ハービーに関して言うと、ブルーノート・レコードからデビューして以来、マイルス・デイヴィス・クインテットでの仕事、70年ごろのワーナー時代、そしてヘッドハンターズや(ヒップホップを導入した)「ロックイット」があったりもして、今に至るレジェンドとしてずっとやってきたんだけれども、彼がアプローチしたディスコ・ミュージックもすごく面白かった。決してジャズを犠牲にしていないしメロディもすごく面白い。ヴォコーダーを使ってやったけど、あれはその後のロバート・グラスパーとかケイシー・ベンジャミンに繋がってると思うし、「アイ・ソート・イット・ワズ・ユー」は最も高いレベルでディスコをやった曲だと思う。

――では、ストーンズの「ミス・ユー」は?

「ミス・ユー」は時代がディスコ・ミュージック期になり、彼らのようなバンド・サウンドは時代遅れみたいになった時にディスコに取り掛かった曲だった。それについて、僕はものすごい勇気のあることをしたなと思ったんだ。それは男性のロック・スターが、男の弱さみたいなものを全面に出すような歌詞の曲をやってみせたというところでもね。「ミス・ユー」は彼らの曲として、個人的には一番興味深い1曲だと思っているよ。

――あなたはビル・ウィザーズやエリカ・バトゥのトリビュート・アルバムも作っていますし、古くはジョン・コルトレーンの曲を歌うライヴ・プロジェクトも持っていましたし、またビリー・ホリデイのトリビュート盤も出しています。あなたにとって、偉大な先達に対するオマージュはどういう意味を持っているのでしょうか。

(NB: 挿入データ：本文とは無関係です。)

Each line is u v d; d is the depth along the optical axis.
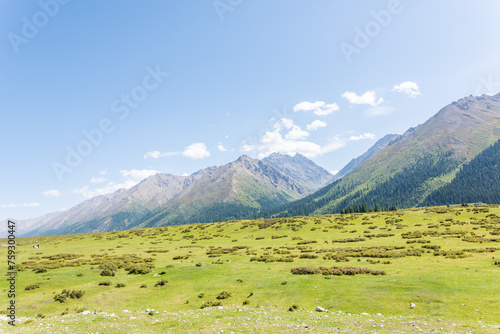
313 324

いま名前が出たアーティストたちからはいろんなものをもらい、彼らがいなかったら現在の自分はいないという想いで事にあたっているんだ。みんなヒーローだし、その全員に共通しているのは、ある種の逆境を乗り越えてきているアーティストだと思えること。それは幼少時代のことだったり、コルトレーンの場合は当初は音楽的には認められていなくて、マイルスのバンドに入ったときも彼を代えろみたいに言われてたこともあったという。ビリー・ホリデイにしてもエリカ・バドゥにしても、様々な逆境に潰されることなく自分のスタイルや音楽を作り上げてきた。そういうことを、僕のファンにも分かってもらえたらという思いでやっているんだ。

――1978年は、僕は高校生でした。なので、今回アルバムで取り上げている曲はどれもリアル・タイムで聴いています。そして、あなたの今のヴァイブを宿すヴァージョンを聞いて幸せな気持ちになり、ポジティヴな気持ちにもなりました。また、一方で2000年代に入ってから生まれた若いリスナーには、自分が生まれる前の音楽にも目を向けなきゃなと思わせるものになっていると思います。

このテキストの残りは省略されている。